OpenAI is running the same play in compressed time, and it is not hiding it. The Ads Manager that went live on May 5 runs a relevance-weighted second-price auction. That is the published mechanism. It means a tighter, more relevant ad on a smaller bid beats a lazy ad with a bigger budget. Relevance gets weighted. To weight relevance, you have to know what people actually click. The branded link update is the meter that reads it.
So the two events are one event. The traffic win is real. It is also the byproduct. The product is the click data itself.
Who won, who sat out, and why
The category split makes sense the moment you stop counting traffic and start reading intent. In Profound’s data, B2B SaaS referrals jumped more than 200%. Fintech rose around 60%. E-commerce stayed roughly flat.
ChatGPT is minting clicks in the categories where people ask for a company by name. Best tool for. Alternatives to. Who should I use for. Purchases with a transactional path route through the shopping surface instead, so retail sits the link auction out for now.
The brand auction is getting built first. If yours is a category where buyers ask ChatGPT for a name, you are already in the training set whether you planned to be or not.
Three moves while the window is open
The free-traffic window is open right now. Treat it like inventory you can earn before you have to rent it.
Make ChatGPT a named channel in your reporting. Add chatgpt.com and openai.com as referral sources today. Google made this easier on May 13 by adding a native AI Assistant channel to GA4 that classifies ChatGPT, Gemini, and Claude traffic with no custom filters. One caveat. A large share of AI visits arrive from mobile apps that strip the referrer and land in your direct bucket, so the reported number undercounts the real one. Tag what you can. Assume there is more.

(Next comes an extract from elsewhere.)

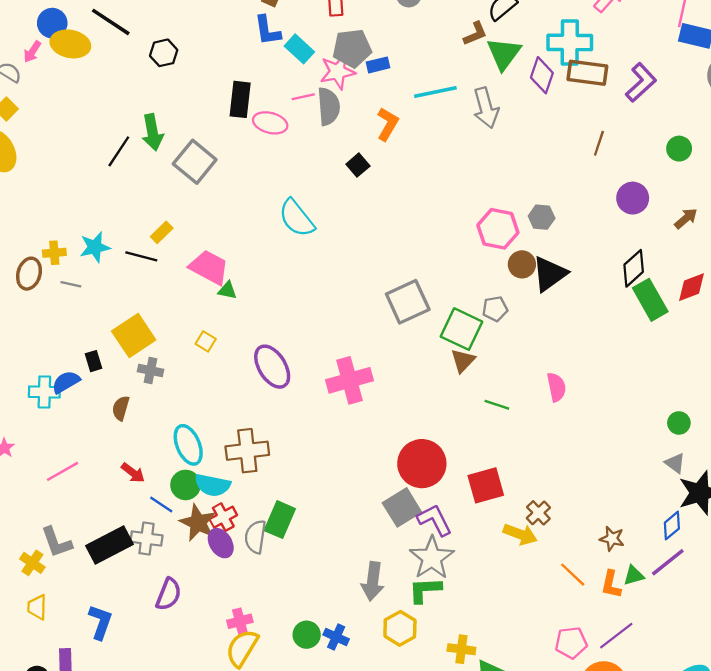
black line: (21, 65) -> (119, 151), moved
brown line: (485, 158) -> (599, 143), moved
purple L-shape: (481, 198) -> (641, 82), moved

Treat your homepage like a cold landing page. One in four AI clicks now lands on your front door from someone who knows nothing but your name. They arrive with the one sentence ChatGPT wrote about you and about five seconds of patience. If they cannot tell what you do and who it is for in that window, you earned the click and handed it right back.
Win share of answer while the clicks are still earned. This is the Answer Ownership move. Every click you earn organically today is a data point in the auction that prices your ads tomorrow. The brands that own the answer now set the floor everyone else has to outbid later. The ones that wait will pay to buy back visibility they could have had for free.
The part that should make you uncomfortable
OpenAI pulled in over $100 million from a six-week pilot before any of this went self-serve. The stated target is $2.5 billion this year and $100 billion by 2030.
Those numbers do not come from showing ads. They come from pricing them well. And pricing them well requires exactly the click data the May 7 update just switched on.
You are not the customer of that system yet. Right now you are the free traffic. Every click you earn today becomes the case study OpenAI uses to price your ads tomorrow.
The window where AI mentions are earned, attributable, and free does not stay open. Own the answer while it is still organic.
Great work to Josh Blyskal and the Profound team. This is the most important shift in the category today.